[Dataset excerpts]
>> begin

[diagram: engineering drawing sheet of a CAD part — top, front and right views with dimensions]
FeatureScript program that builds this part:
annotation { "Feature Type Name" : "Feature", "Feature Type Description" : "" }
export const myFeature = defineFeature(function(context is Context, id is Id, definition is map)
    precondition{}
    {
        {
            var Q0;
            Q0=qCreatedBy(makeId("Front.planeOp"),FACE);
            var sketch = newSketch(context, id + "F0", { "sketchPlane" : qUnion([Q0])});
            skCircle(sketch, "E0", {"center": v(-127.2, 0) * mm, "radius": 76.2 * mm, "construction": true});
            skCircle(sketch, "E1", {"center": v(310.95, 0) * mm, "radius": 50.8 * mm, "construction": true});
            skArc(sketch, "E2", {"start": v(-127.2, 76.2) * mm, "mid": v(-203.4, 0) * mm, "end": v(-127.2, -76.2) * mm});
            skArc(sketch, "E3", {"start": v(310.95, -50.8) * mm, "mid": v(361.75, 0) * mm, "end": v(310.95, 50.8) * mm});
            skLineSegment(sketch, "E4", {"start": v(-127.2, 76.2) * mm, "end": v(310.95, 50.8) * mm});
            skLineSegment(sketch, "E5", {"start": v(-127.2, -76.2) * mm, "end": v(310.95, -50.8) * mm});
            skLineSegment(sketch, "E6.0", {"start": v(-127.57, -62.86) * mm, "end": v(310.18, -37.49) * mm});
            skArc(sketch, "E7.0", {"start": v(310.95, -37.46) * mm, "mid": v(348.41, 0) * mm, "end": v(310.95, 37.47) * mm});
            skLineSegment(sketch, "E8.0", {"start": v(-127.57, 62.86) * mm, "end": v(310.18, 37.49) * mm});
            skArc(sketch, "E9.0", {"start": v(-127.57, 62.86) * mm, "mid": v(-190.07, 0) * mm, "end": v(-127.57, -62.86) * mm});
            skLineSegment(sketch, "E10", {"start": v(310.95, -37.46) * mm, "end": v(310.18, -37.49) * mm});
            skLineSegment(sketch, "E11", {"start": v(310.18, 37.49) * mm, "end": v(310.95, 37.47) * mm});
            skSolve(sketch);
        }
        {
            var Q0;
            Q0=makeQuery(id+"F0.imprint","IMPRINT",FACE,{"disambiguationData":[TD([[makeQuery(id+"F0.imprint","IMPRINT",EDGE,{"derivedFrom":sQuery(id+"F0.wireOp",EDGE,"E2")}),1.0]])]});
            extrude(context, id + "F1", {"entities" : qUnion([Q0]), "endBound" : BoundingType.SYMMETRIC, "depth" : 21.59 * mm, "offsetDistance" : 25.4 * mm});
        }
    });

>> end

Short problem >> Could you edit the entries above so that every "construction" becomes "isConstruction", with nothing else altered?

Result for this exercise >>
[diagram: engineering drawing sheet of a CAD part — top, front and right views with dimensions]
FeatureScript program that builds this part:
annotation { "Feature Type Name" : "Feature", "Feature Type Description" : "" }
export const myFeature = defineFeature(function(context is Context, id is Id, definition is map)
    precondition{}
    {
        {
            var Q0;
            Q0=qCreatedBy(makeId("Front.planeOp"),FACE);
            var sketch = newSketch(context, id + "F0", { "sketchPlane" : qUnion([Q0])});
            skCircle(sketch, "E0", {"center": v(-127.2, 0) * mm, "radius": 76.2 * mm, "isConstruction": true});
            skCircle(sketch, "E1", {"center": v(310.95, 0) * mm, "radius": 50.8 * mm, "isConstruction": true});
            skArc(sketch, "E2", {"start": v(-127.2, 76.2) * mm, "mid": v(-203.4, 0) * mm, "end": v(-127.2, -76.2) * mm});
            skArc(sketch, "E3", {"start": v(310.95, -50.8) * mm, "mid": v(361.75, 0) * mm, "end": v(310.95, 50.8) * mm});
            skLineSegment(sketch, "E4", {"start": v(-127.2, 76.2) * mm, "end": v(310.95, 50.8) * mm});
            skLineSegment(sketch, "E5", {"start": v(-127.2, -76.2) * mm, "end": v(310.95, -50.8) * mm});
            skLineSegment(sketch, "E6.0", {"start": v(-127.57, -62.86) * mm, "end": v(310.18, -37.49) * mm});
            skArc(sketch, "E7.0", {"start": v(310.95, -37.46) * mm, "mid": v(348.41, 0) * mm, "end": v(310.95, 37.47) * mm});
            skLineSegment(sketch, "E8.0", {"start": v(-127.57, 62.86) * mm, "end": v(310.18, 37.49) * mm});
            skArc(sketch, "E9.0", {"start": v(-127.57, 62.86) * mm, "mid": v(-190.07, 0) * mm, "end": v(-127.57, -62.86) * mm});
            skLineSegment(sketch, "E10", {"start": v(310.95, -37.46) * mm, "end": v(310.18, -37.49) * mm});
            skLineSegment(sketch, "E11", {"start": v(310.18, 37.49) * mm, "end": v(310.95, 37.47) * mm});
            skSolve(sketch);
        }
        {
            var Q0;
            Q0=makeQuery(id+"F0.imprint","IMPRINT",FACE,{"disambiguationData":[TD([[makeQuery(id+"F0.imprint","IMPRINT",EDGE,{"derivedFrom":sQuery(id+"F0.wireOp",EDGE,"E2")}),1.0]])]});
            extrude(context, id + "F1", {"entities" : qUnion([Q0]), "endBound" : BoundingType.SYMMETRIC, "depth" : 21.59 * mm, "offsetDistance" : 25.4 * mm});
        }
    });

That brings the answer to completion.